RodentRevolution
Banned
Except the difference is rather than moving by sea across the Pacific, for example (20,000 men by August), they are moving via the New York Central... Or the Grand Trunk, Penn Central, Illinois, Rock Island Line, etc.
And directly from places like Burlington, Albany, Buffalo, and Detroit upon such places as Montreal (what, 40 miles north of the border?), Prescott, Toronto, Windsor, etc.
So in actual fact getting there is harder. Rather than being able to bring supplies in ships you must now transport them by horse. Rather than have the guns of Navy cruisers and battleships available you must bring your own.
If you read the not unflattering source materials made available on the US preparations for war in Cuba you will see it takes time to concentrate and organise an Army Corps.
Whereas whenever operation Imperial Storm kicks off, the British have to mobilize, cross the Atlantic, and then decide whether they are landing in Halifax, St. John, or Quebec City, or Montreal (although if it is winter, the last one is out); there's also the minor question of whether the Intercolonial and/or Grand Trunk are open or closed, given how close both are to the border for almost their entire length...
Slightly more of a challenger for Sir Redvers Buller et al to get from Aldershot to the banks of the Detroit than it is for Wesley Merritt to get from, say, Plattsburgh to Montreal.
Best,
Not really as he can catch a train too but that is why you get maybe forty two days as because that is the time frame it took the British to land an entire army Corps inside South Africa and the lead elements made it into contact with the enemy before then. So a proven but slightly harder deployment is being used as the baseline by myself.
After that overrunning Canada in the short term is off the cards.
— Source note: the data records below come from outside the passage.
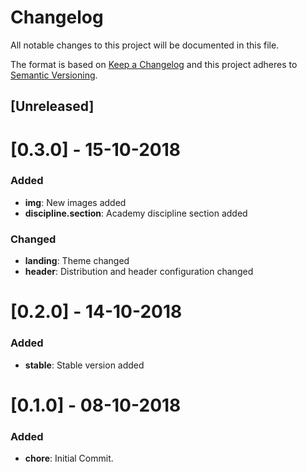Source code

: # Changelog
All notable changes to this project will be documented in this file.

The format is based on [Keep a Changelog](http://keepachangelog.com/en/1.0.0/)
and this project adheres to [Semantic Versioning](http://semver.org/spec/v2.0.0.html).

## [Unreleased]

# [0.3.0] - 15-10-2018

### Added

* **img**: New images added
* **discipline.section**: Academy discipline section added

### Changed

* **landing**: Theme changed
* **header**: Distribution and header configuration changed

# [0.2.0] - 14-10-2018

### Added

* **stable**: Stable version added

# [0.1.0] - 08-10-2018

### Added

* **chore**: Initial Commit.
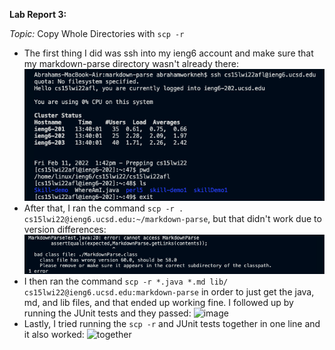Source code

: **Lab Report 3:**

*Topic:* Copy Whole Directories with `scp -r`

* The first thing I did was ssh into my ieng6 account and make sure that my markdown-parse directory wasn't already there: ![image](beforeSCP.png)
* After that, I ran the command `scp -r . cs15lwi22@ieng6.ucsd.edu:~/markdown-parse`, but that didn't work due to version differences: ![image](JavaVersionError.png)
* I then ran the command `scp -r *.java *.md lib/ cs15lwi22@ieng6.ucsd.edu:markdown-parse` in order to just get the java, md, and lib files, and that ended up working fine. I followed up by running the JUnit tests and they passed: ![image](/Users/abrahamworkneh/Documents/GitHub/CSE-15L-Lab-Report/scpthenRun.png)
* Lastly, I tried running the `scp -r` and JUnit tests together in one line and it also worked: ![together](/Users/abrahamworkneh/Documents/GitHub/CSE-15L-Lab-Report/RunningTogether.png)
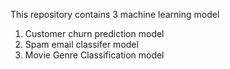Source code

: This repository contains 3 machine learning model 
1) Customer churn prediction model
2) Spam email classifer model
3) Movie Genre Classification model
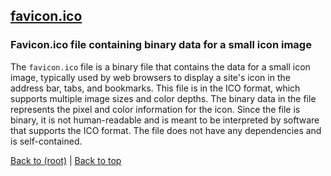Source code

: ## [favicon.ico](favicon.ico)

### Favicon.ico file containing binary data for a small icon image
The `favicon.ico` file is a binary file that contains the data for a small icon image, typically used by web browsers to display a site's icon in the address bar, tabs, and bookmarks. This file is in the ICO format, which supports multiple image sizes and color depths. The binary data in the file represents the pixel and color information for the icon. Since the file is binary, it is not human-readable and is meant to be interpreted by software that supports the ICO format. The file does not have any dependencies and is self-contained.

[Back to (root)](#root) | [Back to top](#table-of-contents)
The British can build up forces in Canada at least as fast as the US can based on demonstrated abilities.
It is not a question of US commander being incompetent it is that the resources they need are not to hand, there are no corps staffs, insufficient artillery and insufficient horse transport to supply the army in the field.
In Cuba and the Philippines the horse transport issues were less of a problem as the troops were close enough to ports to have less need of such.
If Grover Cleveland kicks off the war before letter can be exchanged you can have a winter fight, otherwise you are going to need to string the crisis out till late 1896 and still give the by now potentially lame duck President an interest in going to war...though maybe say if Cleveland had some side effect from his cancer treatment that caused unknown brain damage that affected his moral judgement he might draw out the crisis for the express purpose of getting re-elected.
Even so the British can still land at Halifax and Quebec, I am trying to find what if any were the state of fortifications on the US side of the frontier, these might close the St Lawrence to river traffic but of course they cannot close the Canadian railways which are deeper into Canada.
Really a lot depends on when the conflict kicks off and how long it brews for. There are of course a lot more dynamics in play than just the armies and troop numbers.